TRECHO DO DOCUMENTO:
——————

Debora também fala sobre Damares Alves, Ministra da Mulher, da Família e dos Direitos Humano,  conhecida por se posicionar publicamente contra o aborto.  “Quando a Ministra Damares se pronuncia, há uma intimidação clara. É o uso do aparato do Estado para intimidar representantes do poder judiciário. É uma tentativa de interferência no poder judiciário e nos cuidados da saúde”, comenta.

Avanço da discussão sobre o aborto no Brasil

Para Debora, o caso abriu espaço para o avanço da discussão sobre o aborto no Brasil. “A dramaticidade e a brutalidade da situação foram tão grandes e causou uma dor tão profunda nas pessoas que elas pararam para se perguntar: 'O que está acontecendo para que haja uma perseguição a uma menina de 10 anos?'. Esse foi um momento em que as respostas se reverteram contra o estilo tradicional do bolsonarismo, autoritarismo, conservadorismo e fanatismo", fala. 

Um exemplo disso foi um compartilhamento intenso nas redes sociais de um vídeo de 2018, onde Debora fala sobre a ciência do aborto em uma audiência pública no Supremo Tribunal Federal :


Para finalizar, Debora diz que espera que o STF aprove uma ação descriminalizando o aborto, assim mais nenhuma mulher será presa por interromper a gravidez ou morta vítima de um procedimento inseguro. No Brasil, segundo o Ministério da Saúde, acontecem 1 milhão de abortos induzidos todos os anos e uma mulher morre a cada dois dias vítima de aborto inseguro.

——————

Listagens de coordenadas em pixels

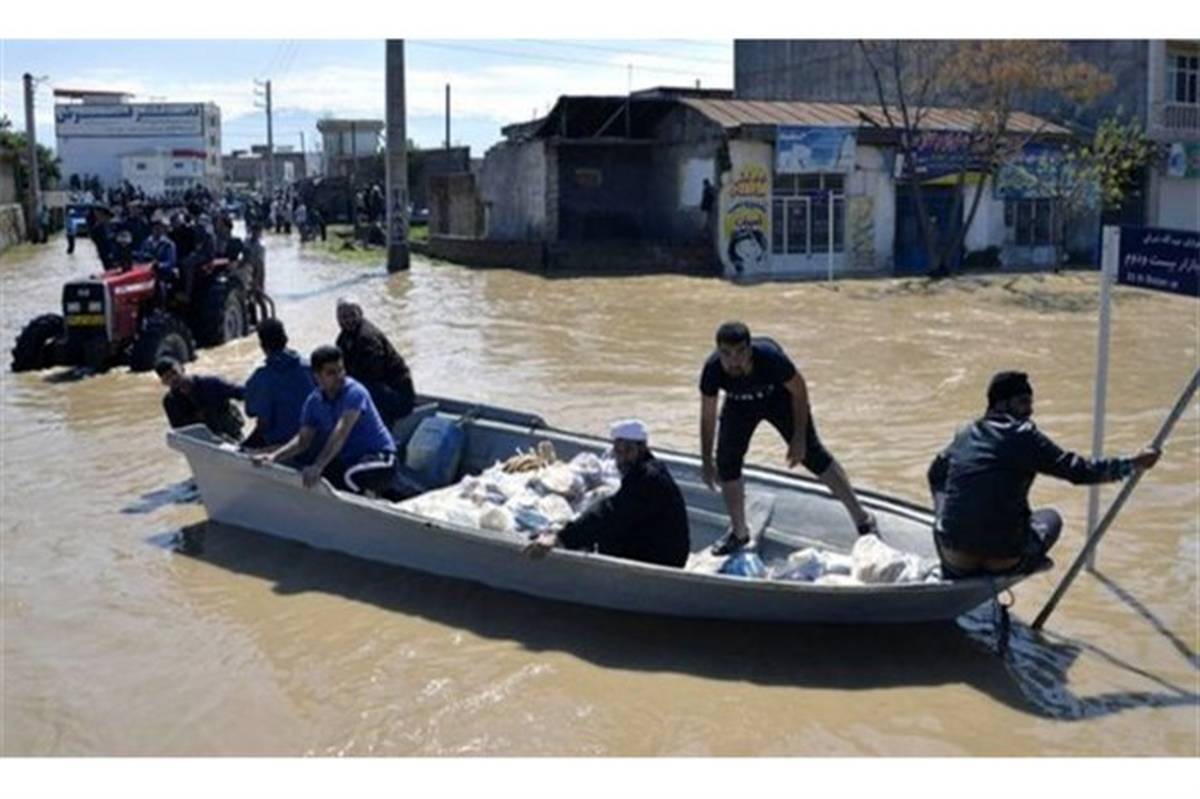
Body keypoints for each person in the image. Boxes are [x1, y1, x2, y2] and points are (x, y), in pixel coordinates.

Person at [927, 371, 1161, 579]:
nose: (1030, 411)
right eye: (1023, 402)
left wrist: (949, 515)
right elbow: (1078, 471)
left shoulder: (965, 432)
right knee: (1051, 518)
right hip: (1004, 558)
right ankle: (1025, 561)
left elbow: (935, 475)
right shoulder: (1025, 434)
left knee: (944, 499)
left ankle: (957, 550)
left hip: (956, 557)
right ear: (1000, 404)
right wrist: (1133, 464)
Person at [700, 321, 876, 555]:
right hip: (739, 404)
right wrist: (705, 460)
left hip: (779, 398)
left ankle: (862, 518)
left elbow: (800, 390)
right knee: (726, 463)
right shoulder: (713, 370)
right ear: (718, 352)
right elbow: (707, 416)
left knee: (813, 455)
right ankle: (739, 533)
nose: (734, 360)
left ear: (750, 349)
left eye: (740, 352)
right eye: (726, 354)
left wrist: (799, 438)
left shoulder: (770, 359)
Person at [525, 419, 690, 568]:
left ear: (642, 449)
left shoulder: (647, 478)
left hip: (664, 560)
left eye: (628, 451)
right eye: (618, 452)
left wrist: (560, 537)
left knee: (604, 532)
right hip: (669, 552)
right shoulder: (650, 468)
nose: (622, 459)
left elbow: (608, 512)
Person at [252, 345, 397, 497]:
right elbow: (302, 441)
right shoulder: (313, 402)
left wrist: (318, 466)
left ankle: (373, 505)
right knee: (320, 479)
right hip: (351, 462)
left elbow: (340, 432)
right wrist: (274, 456)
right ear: (317, 376)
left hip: (381, 459)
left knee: (348, 477)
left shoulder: (355, 392)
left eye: (341, 370)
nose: (339, 376)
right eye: (331, 373)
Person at [334, 299, 415, 428]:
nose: (349, 320)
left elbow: (373, 373)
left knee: (361, 388)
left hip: (398, 396)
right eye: (344, 317)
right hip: (382, 390)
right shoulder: (344, 338)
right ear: (337, 319)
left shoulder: (367, 338)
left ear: (360, 313)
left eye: (352, 315)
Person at [242, 318, 316, 450]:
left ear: (262, 346)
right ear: (286, 338)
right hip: (315, 440)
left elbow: (253, 413)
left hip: (282, 446)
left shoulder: (260, 378)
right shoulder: (312, 367)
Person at [155, 357, 245, 441]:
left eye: (174, 373)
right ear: (164, 382)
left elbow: (242, 393)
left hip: (232, 437)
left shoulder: (211, 384)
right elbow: (179, 430)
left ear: (182, 368)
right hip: (202, 445)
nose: (173, 379)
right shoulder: (170, 402)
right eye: (167, 377)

——————

ENUNCIADO: Reproduza, sem alterações, a parte do texto sobre o aborto que se inicia pelas palavras “Para finalizar, Debora” e vai até “de aborto inseguro.”.

RESULTADO DA TAREFA:
Para finalizar, Debora diz que espera que o STF aprove uma ação descriminalizando o aborto, assim mais nenhuma mulher será presa por interromper a gravidez ou morta vítima de um procedimento inseguro. No Brasil, segundo o Ministério da Saúde, acontecem 1 milhão de abortos induzidos todos os anos e uma mulher morre a cada dois dias vítima de aborto inseguro.